» ACTION ITEM: Every line between the top of the data below and the line with "ring pip: (468, 393)", both ends included, must be retyped exactly.

=== SUPPLIED INFORMATION ===

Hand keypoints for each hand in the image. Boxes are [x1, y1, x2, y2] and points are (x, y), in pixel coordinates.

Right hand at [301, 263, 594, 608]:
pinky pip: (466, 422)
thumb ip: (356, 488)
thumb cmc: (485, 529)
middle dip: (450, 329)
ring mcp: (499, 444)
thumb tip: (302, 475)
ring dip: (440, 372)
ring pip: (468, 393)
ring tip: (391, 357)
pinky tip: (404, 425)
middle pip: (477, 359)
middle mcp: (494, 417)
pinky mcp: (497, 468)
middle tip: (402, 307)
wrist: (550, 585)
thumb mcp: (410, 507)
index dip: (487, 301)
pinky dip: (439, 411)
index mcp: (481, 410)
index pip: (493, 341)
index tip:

===

» RESULT FOR THIS EXERCISE:
Hand keypoints for each hand in the image. Boxes are [x1, y1, x2, y2] and points are (x, y), in pixel coordinates.

Right hand at [301, 263, 594, 608]:
pinky pip: (466, 422)
thumb ip: (356, 488)
thumb cmc: (485, 529)
middle dip: (450, 329)
ring mcp: (499, 444)
thumb tip: (302, 475)
ring dip: (440, 372)
ring pip: (468, 393)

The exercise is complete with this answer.